The Voting Rights Act was passed in 1965 because of entrenched racial discrimination in mostly the South, but some other places as well. When the Supreme Court essentially invalidated it in a 5-4 decision in 2013, Republican-run states immediately rushed to suppress minority voters, shutting down polling stations, restricting early voting and creating needless voter-identification laws.


Across the South, since the Shelby County vs. Holder ruling, states have closed nearly 1,200 polling places, according to a 2019 report by the Leadership Conference on Civil and Human Rights. Before the court ruling, those same states would have required federal approval before enacting such wildly discriminatory voting practices. That report singled out Georgia, in particular, indicating seven counties in the state had just one place to vote. According to Ari Berman, author of Give Us the Ballot: The Modern Struggle for Voting Rights in America, Georgia has closed 214 polling places since the Voting Rights Act decision. In the Atlanta metropolitan area, there are now 80 fewer places to vote. Of course, all that disproportionately affects the state’s black voters.


Georgia, of course, is the state where the governor essentially suppressed-the-vote his way into office. As the state’s last Attorney General, he made the rules for the very election he won by the slimmest of margins over Stacey Abrams.


Kemp couldn’t get his state to open fast enough as the COVID-19 pandemic tore through it. But opening up Georgia apparently only extends to hair salons and bars, not polling places in Atlanta, where voting machines reportedly were breaking down one after another this morning.


The goal in this country should be to get more people voting, not fewer. Get-out-the-vote efforts used to be a bipartisan objective.

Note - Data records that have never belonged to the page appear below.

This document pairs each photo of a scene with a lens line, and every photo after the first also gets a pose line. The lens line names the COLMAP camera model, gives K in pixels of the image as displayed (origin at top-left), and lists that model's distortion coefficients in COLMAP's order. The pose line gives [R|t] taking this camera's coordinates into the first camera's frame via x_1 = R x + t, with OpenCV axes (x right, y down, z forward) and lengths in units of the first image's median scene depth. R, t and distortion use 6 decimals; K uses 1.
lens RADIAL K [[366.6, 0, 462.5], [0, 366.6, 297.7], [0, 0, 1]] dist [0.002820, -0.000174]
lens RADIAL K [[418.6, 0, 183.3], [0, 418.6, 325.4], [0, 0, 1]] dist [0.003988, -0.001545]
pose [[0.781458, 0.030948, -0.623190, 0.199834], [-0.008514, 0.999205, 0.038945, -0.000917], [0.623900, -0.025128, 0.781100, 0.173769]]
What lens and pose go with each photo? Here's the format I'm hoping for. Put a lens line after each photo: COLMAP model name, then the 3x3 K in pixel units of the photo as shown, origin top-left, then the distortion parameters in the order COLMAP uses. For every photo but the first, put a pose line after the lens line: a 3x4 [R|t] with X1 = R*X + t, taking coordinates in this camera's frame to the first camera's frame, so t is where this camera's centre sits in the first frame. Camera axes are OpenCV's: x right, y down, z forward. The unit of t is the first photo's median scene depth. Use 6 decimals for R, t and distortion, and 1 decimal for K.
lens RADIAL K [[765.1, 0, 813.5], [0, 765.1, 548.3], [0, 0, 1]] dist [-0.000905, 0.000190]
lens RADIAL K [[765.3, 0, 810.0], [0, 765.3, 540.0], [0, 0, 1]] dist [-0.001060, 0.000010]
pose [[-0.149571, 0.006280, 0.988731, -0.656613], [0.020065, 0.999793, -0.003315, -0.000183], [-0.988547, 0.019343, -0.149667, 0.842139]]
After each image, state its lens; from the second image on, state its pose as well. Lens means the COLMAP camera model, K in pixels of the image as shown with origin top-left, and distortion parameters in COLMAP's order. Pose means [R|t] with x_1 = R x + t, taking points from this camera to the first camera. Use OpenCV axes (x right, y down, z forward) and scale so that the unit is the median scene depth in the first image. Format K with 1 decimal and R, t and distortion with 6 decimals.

But when your party’s entire message is based on division, racism, arming everyone, curtailing women’s rights and giving tax breaks to corporations and the wealthiest of the wealthy, the only way to win is by lying and making sure turnout is as low as possible.


The best way to do that is slash voters’ ability to participate in the most populated areas, where the electorate tends to be heavily minority and votes Democratic. It is not reasonable to expect someone to wait in line more than three hours to cast a ballot.


Republicans can’t win on the issues, so they have to cheat. It’s their only path to victory. With demographic shifts, all signs point to Georgia being an in-play swing state in this year’s general election. Don’t expect what we saw today to get fixed by Nov. 3, no matter how many pearl-clutching platitudes we hear from that state’s Republican-led government.


For Donald Trump and his acolytes, this is all part of the plan.